- _Your task_
Locate each line in the items below that contains the string "operationType", treating uppercase and lowercase as distinct, and copy every such line.

— Begin —

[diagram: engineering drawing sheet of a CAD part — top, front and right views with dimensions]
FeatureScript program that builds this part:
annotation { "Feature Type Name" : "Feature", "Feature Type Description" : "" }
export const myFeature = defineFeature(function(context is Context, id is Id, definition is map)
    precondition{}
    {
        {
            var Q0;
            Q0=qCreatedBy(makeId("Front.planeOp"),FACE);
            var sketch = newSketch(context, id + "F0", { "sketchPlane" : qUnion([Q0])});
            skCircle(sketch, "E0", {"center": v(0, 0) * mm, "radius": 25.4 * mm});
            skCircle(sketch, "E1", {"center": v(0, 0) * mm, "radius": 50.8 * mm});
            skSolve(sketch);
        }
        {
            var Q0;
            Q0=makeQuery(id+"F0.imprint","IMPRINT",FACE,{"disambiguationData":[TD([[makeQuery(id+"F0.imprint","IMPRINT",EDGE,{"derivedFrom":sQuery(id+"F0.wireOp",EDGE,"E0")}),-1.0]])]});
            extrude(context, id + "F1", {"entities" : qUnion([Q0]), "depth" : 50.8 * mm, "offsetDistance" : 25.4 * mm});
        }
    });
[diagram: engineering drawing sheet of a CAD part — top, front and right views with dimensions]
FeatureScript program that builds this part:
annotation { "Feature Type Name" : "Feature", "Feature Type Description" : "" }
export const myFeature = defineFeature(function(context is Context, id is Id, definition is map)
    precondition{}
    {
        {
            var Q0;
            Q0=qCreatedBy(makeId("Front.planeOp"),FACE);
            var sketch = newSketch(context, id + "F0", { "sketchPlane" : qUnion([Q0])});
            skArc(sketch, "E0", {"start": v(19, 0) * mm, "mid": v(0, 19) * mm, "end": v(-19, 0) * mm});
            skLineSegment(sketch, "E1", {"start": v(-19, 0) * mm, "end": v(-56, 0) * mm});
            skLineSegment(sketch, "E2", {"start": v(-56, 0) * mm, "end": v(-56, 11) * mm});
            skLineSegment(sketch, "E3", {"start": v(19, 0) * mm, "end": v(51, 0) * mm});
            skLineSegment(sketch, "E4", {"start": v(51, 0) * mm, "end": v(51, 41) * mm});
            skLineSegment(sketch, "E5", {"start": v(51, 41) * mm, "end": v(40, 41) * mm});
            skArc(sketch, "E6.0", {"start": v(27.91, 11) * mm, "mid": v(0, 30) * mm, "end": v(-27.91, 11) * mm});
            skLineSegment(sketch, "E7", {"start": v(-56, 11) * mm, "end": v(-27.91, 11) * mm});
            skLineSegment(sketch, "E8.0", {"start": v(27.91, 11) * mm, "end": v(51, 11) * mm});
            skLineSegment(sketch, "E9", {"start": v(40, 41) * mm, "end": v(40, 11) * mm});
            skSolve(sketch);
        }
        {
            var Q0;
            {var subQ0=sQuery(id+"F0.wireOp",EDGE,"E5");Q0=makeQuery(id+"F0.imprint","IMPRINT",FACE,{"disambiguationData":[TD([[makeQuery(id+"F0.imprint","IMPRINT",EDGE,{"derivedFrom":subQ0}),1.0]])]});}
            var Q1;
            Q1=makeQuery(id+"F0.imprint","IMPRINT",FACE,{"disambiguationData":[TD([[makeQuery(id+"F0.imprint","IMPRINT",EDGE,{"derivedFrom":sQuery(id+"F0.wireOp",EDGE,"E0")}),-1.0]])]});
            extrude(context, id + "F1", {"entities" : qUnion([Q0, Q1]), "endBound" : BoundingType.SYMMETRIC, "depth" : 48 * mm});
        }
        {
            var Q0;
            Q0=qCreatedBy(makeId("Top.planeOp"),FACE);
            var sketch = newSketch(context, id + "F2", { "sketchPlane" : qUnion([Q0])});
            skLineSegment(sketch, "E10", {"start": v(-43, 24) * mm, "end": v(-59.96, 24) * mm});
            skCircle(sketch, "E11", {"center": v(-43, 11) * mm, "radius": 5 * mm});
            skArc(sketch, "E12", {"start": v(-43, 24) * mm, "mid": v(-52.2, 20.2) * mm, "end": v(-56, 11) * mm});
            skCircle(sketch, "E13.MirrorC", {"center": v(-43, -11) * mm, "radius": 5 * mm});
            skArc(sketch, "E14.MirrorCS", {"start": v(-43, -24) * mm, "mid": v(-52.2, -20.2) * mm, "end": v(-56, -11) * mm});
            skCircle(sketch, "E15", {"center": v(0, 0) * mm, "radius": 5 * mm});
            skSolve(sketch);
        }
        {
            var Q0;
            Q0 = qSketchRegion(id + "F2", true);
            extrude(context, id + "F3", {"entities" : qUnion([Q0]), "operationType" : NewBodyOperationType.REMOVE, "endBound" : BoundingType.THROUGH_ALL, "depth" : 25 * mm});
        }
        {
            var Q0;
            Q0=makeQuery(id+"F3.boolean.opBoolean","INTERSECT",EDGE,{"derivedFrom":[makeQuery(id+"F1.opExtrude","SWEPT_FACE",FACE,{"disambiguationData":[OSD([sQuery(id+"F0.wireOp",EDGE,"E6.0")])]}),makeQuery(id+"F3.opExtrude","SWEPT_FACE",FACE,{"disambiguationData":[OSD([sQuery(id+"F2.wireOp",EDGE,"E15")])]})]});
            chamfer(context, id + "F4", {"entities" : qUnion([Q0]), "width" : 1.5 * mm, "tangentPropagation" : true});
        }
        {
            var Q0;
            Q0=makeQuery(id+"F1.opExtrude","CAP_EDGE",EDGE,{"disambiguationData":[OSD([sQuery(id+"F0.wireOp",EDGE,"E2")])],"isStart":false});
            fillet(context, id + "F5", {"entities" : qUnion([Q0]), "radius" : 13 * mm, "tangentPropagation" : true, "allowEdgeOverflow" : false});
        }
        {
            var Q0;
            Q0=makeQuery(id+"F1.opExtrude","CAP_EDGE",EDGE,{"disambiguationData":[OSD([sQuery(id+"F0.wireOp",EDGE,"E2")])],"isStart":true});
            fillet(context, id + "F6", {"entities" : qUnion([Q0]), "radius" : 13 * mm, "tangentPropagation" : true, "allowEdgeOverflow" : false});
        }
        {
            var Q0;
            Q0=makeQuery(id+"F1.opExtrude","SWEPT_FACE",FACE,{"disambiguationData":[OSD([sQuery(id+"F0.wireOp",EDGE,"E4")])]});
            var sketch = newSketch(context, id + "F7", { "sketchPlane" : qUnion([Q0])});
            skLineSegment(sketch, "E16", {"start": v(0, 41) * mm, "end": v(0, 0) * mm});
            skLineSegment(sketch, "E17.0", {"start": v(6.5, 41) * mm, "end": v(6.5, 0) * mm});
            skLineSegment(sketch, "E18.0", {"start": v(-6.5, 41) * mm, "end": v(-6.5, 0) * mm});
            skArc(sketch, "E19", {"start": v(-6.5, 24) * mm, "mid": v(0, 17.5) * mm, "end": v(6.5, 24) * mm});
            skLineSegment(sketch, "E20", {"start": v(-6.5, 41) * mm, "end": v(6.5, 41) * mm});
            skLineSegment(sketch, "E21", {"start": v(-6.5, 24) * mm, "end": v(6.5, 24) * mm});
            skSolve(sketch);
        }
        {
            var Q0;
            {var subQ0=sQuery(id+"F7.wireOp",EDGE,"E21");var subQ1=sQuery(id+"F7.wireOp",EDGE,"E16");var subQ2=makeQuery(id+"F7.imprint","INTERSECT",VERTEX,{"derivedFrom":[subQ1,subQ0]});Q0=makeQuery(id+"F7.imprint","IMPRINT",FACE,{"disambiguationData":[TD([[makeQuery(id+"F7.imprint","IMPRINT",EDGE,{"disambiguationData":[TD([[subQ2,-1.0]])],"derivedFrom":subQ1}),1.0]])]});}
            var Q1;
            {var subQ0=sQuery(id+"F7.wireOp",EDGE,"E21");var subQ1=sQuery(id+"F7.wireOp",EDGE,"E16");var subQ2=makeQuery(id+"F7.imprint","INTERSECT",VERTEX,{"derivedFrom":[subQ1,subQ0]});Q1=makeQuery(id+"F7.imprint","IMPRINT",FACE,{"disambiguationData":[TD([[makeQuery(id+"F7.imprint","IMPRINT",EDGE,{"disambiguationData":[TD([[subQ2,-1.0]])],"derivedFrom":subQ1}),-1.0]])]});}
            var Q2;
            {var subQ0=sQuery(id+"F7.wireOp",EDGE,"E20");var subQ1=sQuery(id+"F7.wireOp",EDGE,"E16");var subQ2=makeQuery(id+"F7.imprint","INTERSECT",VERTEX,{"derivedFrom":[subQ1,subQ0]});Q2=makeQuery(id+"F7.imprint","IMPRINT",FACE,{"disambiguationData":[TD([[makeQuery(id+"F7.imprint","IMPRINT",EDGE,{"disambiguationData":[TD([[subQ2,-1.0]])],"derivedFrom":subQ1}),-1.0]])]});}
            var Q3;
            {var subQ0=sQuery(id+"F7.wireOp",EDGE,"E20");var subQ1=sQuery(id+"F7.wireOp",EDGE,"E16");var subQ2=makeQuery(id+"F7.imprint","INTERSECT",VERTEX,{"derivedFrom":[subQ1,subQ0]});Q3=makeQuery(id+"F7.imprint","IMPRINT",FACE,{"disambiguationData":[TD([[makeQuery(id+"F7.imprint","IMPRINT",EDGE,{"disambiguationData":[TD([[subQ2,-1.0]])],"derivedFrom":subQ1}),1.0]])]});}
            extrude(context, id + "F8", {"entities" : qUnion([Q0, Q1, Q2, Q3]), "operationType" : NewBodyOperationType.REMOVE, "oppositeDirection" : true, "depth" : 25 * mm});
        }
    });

— End —

- _Exercise output_
            extrude(context, id + "F3", {"entities" : qUnion([Q0]), "operationType" : NewBodyOperationType.REMOVE, "endBound" : BoundingType.THROUGH_ALL, "depth" : 25 * mm});
            extrude(context, id + "F8", {"entities" : qUnion([Q0, Q1, Q2, Q3]), "operationType" : NewBodyOperationType.REMOVE, "oppositeDirection" : true, "depth" : 25 * mm});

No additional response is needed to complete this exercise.